Russian President Vladimir Putin doesn’t want to ban rap music, he wants to influence it
- Putin said bans were heavy-handed and suggested an alternative approach
- There has been a spate of concert cancellations by venue owners and local authorities across Russia
Alarmed by the growing popularity of rap among Russian youth, President Vladimir Putin wants cultural leaders to devise a means of controlling, rather than banning, the popular music.
Putin says “if it is impossible to stop, then we must lead it and direct it”.
But Putin said at a St Petersburg meeting with cultural advisers on Saturday that attempts to ban artists from performing will have an adverse effect and bolster their popularity.
Putin noted that “rap is based on three pillars: sex, drugs and protest”.
But he is particularly concerned with drug themes prevalent in rap, saying “this is a path to the degradation of the nation.”
He said “drug propaganda” is worse than cursing.
Putin’s comments come amid a crackdown on contemporary music that evoked Soviet-era censorship of the arts.
Last month, a rapper known as Husky, whose videos have garnered more than 6 million views on YouTube, was arrested after he staged an impromptu performance when his show was shut down in the southern Russian city of Krasnodar.
The 25-year-old rapper, known for his lyrics about poverty, corruption and police brutality, was preparing to take to the stage on November 21 when local prosecutors warned the venue that his act had elements of what they termed “extremism”.
Husky climbed onto a car, surrounded by hundreds of fans, and chanted “I will sing my music, the most honest music!” before he was taken away by police.

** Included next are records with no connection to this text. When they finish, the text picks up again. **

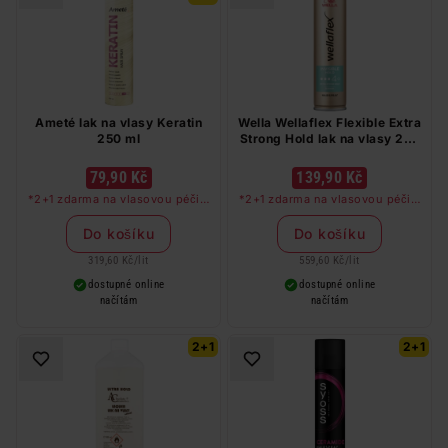
Ameté lak na vlasy Keratin
Wella Wellaflex Flexible Extra
250 ml
Strong Hold lak na vlasy 250
ml
79,90 Kč
139,90 Kč
*2+1 zdarma na vlasovou péči v
*2+1 zdarma na vlasovou péči v
libovolné kombinaci, nejlevnější
libovolné kombinaci, nejlevnější
produkt zdarma. Neplatí na
produkt zdarma. Neplatí na
Do košíku
Do košíku
barvy na vlasy a cestovní balení.
barvy na vlasy a cestovní balení.
319,60 Kč
/
lit
559,60 Kč
/
lit
dostupné online
dostupné online
načítám
načítám
2+1
2+1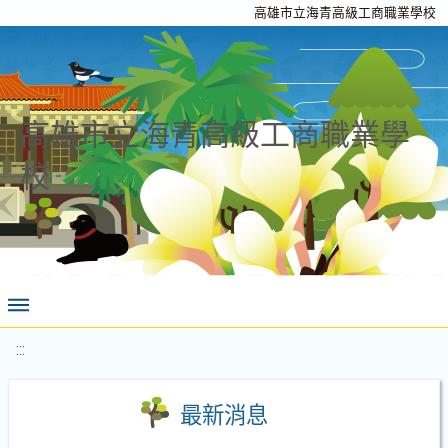
高雄市立海青高級工商職業學校
高雄市立海青高級工商職業學
校
:::
最新消息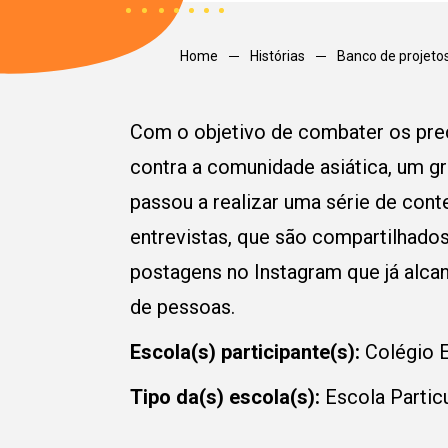
Home
Histórias
Banco de projeto
Com o objetivo de combater os pre
contra a comunidade asiática, um g
passou a realizar uma série de cont
entrevistas, que são compartilhado
postagens no Instagram que já alca
de pessoas.
Escola(s) participante(s):
Colégio
Conecte
Tipo da(s) escola(s):
Escola Partic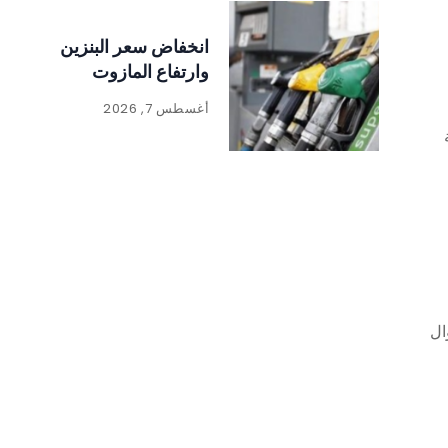
انخفاض سعر البنزين
وارتفاع المازوت
أغسطس 7, 2026
ال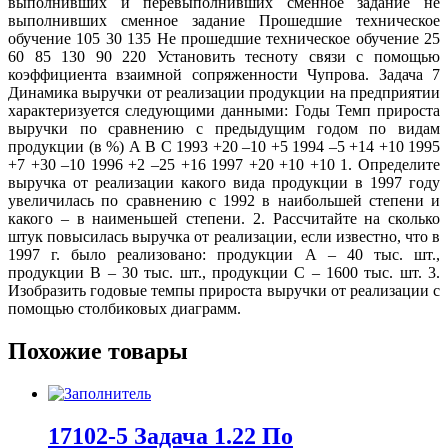
выполнивших и перевыполнивших сменное задание не
выполнивших сменное задание Прошедшие техническое
обучение 105 30 135 Не прошедшие техническое обучение 25
60 85 130 90 220 Установить тесноту связи с помощью
коэффициента взаимной сопряженности Чупрова. Задача 7
Динамика выручки от реализации продукции на предприятии
характеризуется следующими данными: Годы Темп прироста
выручки по сравнению с предыдущим годом по видам
продукции (в %) А В С 1993 +20 –10 +5 1994 –5 +14 +10 1995
+7 +30 –10 1996 +2 –25 +16 1997 +20 +10 +10 1. Определите
выручка от реализации какого вида продукции в 1997 году
увеличилась по сравнению с 1992 в наибольшей степени и
какого – в наименьшей степени. 2. Рассчитайте на сколько
штук повысилась выручка от реализации, если известно, что в
1997 г. было реализовано: продукции А – 40 тыс. шт.,
продукции В – 30 тыс. шт., продукции С – 1600 тыс. шт. 3.
Изобразить годовые темпы прироста выручки от реализации с
помощью столбиковых диаграмм.
Похожие товары
17102-5 Задача 1.22 По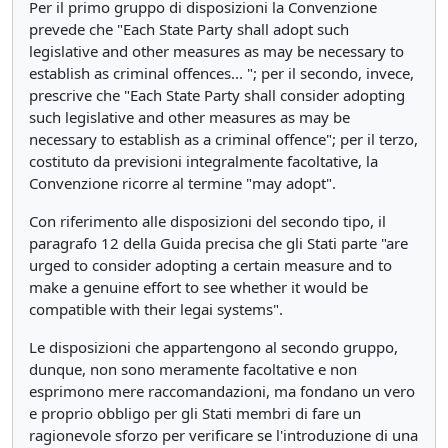
Per il primo gruppo di disposizioni la Convenzione
prevede che "Each State Party shall adopt such
legislative and other measures as may be necessary to
establish as criminal offences... "; per il secondo, invece,
prescrive che "Each State Party shall consider adopting
such legislative and other measures as may be
necessary to establish as a criminal offence"; per il terzo,
costituto da previsioni integralmente facoltative, la
Convenzione ricorre al termine "may adopt".
Con riferimento alle disposizioni del secondo tipo, il
paragrafo 12 della Guida precisa che gli Stati parte "are
urged to consider adopting a certain measure and to
make a genuine effort to see whether it would be
compatible with their legai systems".
Le disposizioni che appartengono al secondo gruppo,
dunque, non sono meramente facoltative e non
esprimono mere raccomandazioni, ma fondano un vero
e proprio obbligo per gli Stati membri di fare un
ragionevole sforzo per verificare se l'introduzione di una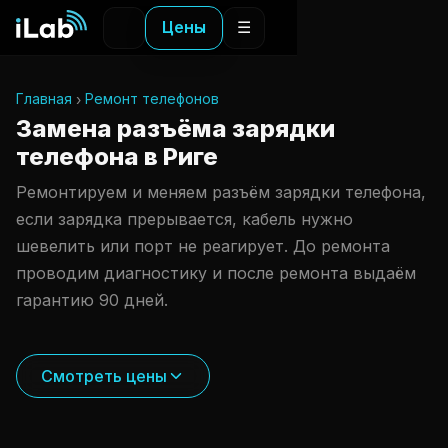
Цены
☰
Главная
Ремонт телефонов
Замена разъёма зарядки
телефона в Риге
Ремонтируем и меняем разъём зарядки телефона,
если зарядка прерывается, кабель нужно
шевелить или порт не реагирует. До ремонта
проводим диагностику и после ремонта выдаём
гарантию 90 дней.
Смотреть цены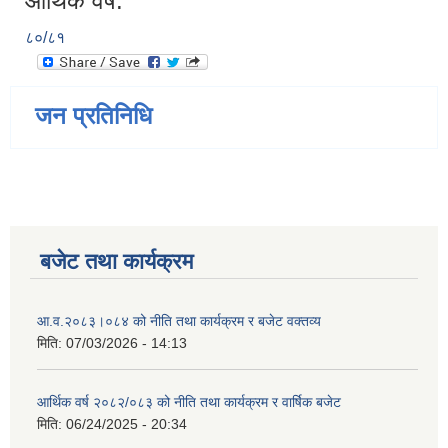
आर्थिक वर्ष:
८०/८१
जन प्रतिनिधि
बजेट तथा कार्यक्रम
आ.व.२०८३।०८४ को नीति तथा कार्यक्रम र बजेट वक्तव्य
मिति:
07/03/2026 - 14:13
आर्थिक वर्ष २०८२/०८३ को नीति तथा कार्यक्रम र वार्षिक बजेट
मिति:
06/24/2025 - 20:34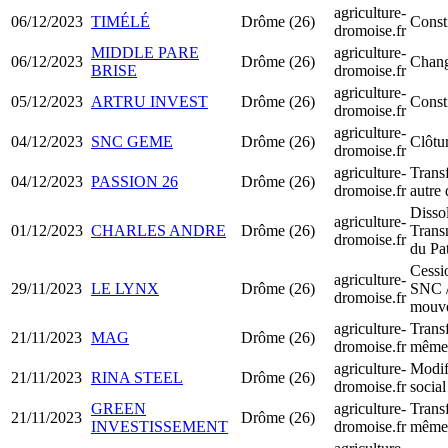
agriculture-
06/12/2023
TIMÉLÉ
Drôme (26)
Const
dromoise.fr
MIDDLE PARE
agriculture-
06/12/2023
Drôme (26)
Chang
BRISE
dromoise.fr
agriculture-
05/12/2023
ARTRU INVEST
Drôme (26)
Const
dromoise.fr
agriculture-
04/12/2023
SNC GEME
Drôme (26)
Clôtur
dromoise.fr
agriculture-
Transf
04/12/2023
PASSION 26
Drôme (26)
dromoise.fr
autre
Disso
agriculture-
01/12/2023
CHARLES ANDRE
Drôme (26)
Trans
dromoise.fr
du Pa
Cessi
agriculture-
29/11/2023
LE LYNX
Drôme (26)
SNC /
dromoise.fr
mouve
agriculture-
Transf
21/11/2023
MAG
Drôme (26)
dromoise.fr
même 
agriculture-
Modif
21/11/2023
RINA STEEL
Drôme (26)
dromoise.fr
social
GREEN
agriculture-
Transf
21/11/2023
Drôme (26)
INVESTISSEMENT
dromoise.fr
même 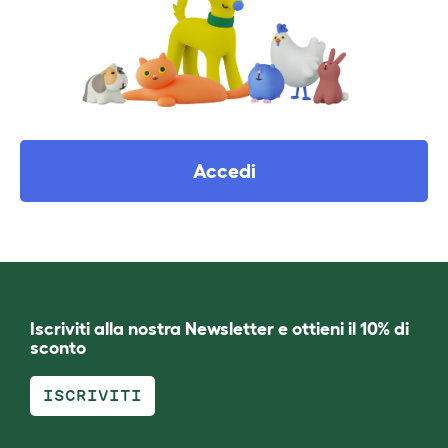
Accedi
Iscriviti alla nostra Newsletter e ottieni il 10% di
sconto
ISCRIVITI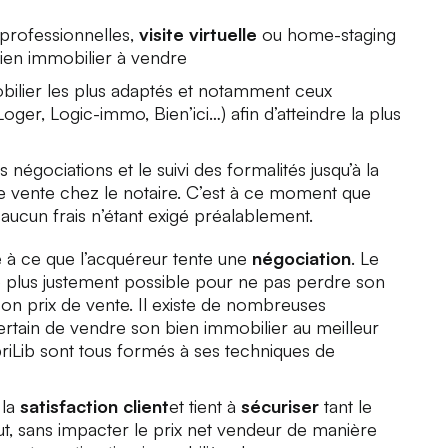
professionnelles,
visite virtuelle
ou home-staging
bien immobilier à vendre
obilier les plus adaptés et notamment ceux
ger, Logic-immo, Bien’ici…) afin d’atteindre la plus
 les négociations et le suivi des formalités jusqu’à la
de vente chez le notaire. C’est à ce moment que
aucun frais n’étant exigé préalablement.
e à ce que l’acquéreur tente une
négociation
. Le
 plus justement possible pour ne pas perdre son
on prix de vente. Il existe de nombreuses
ertain de vendre son bien immobilier au meilleur
priLib sont tous formés à ses techniques de
 la
satisfaction client
et tient à
sécuriser
tant le
out, sans impacter le prix net vendeur de manière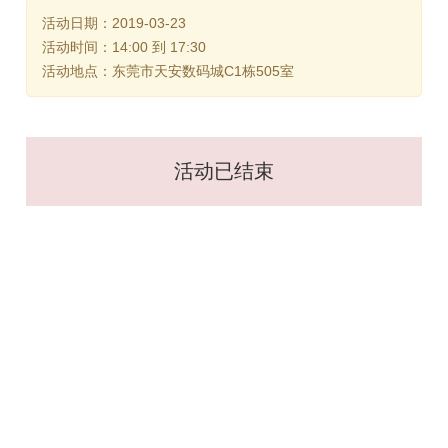
活动日期：2019-03-23
活动时间：14:00 到 17:30
活动地点：东莞市天安数码城C1栋505室
活动已结束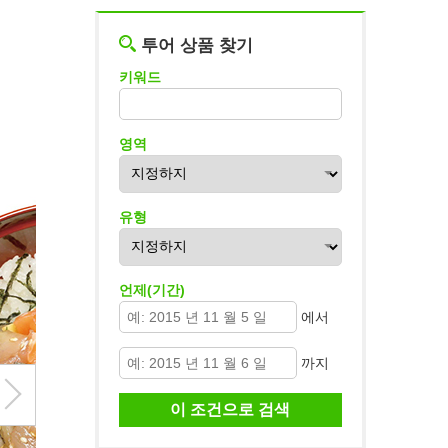
투어 상품 찾기
키워드
영역
유형
언제(기간)
에서
까지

His arrest and sentence to 12 days imprisonment led to a public outcry and the rapper was released early, thanks to the intervention of members of the presidential administration.
On November 30, rapper Gone.Fludd announced two concert cancellations, citing pressure from “every police agency you can imagine,” while the popular hip hop artist Allj cancelled his show in the Arctic city of Yakutsk after receiving threats of violence.
Other artists have been affected as well – pop sensation Monetochka and punk band Friendzona were among those who had their concerts shut down by the authorities last month.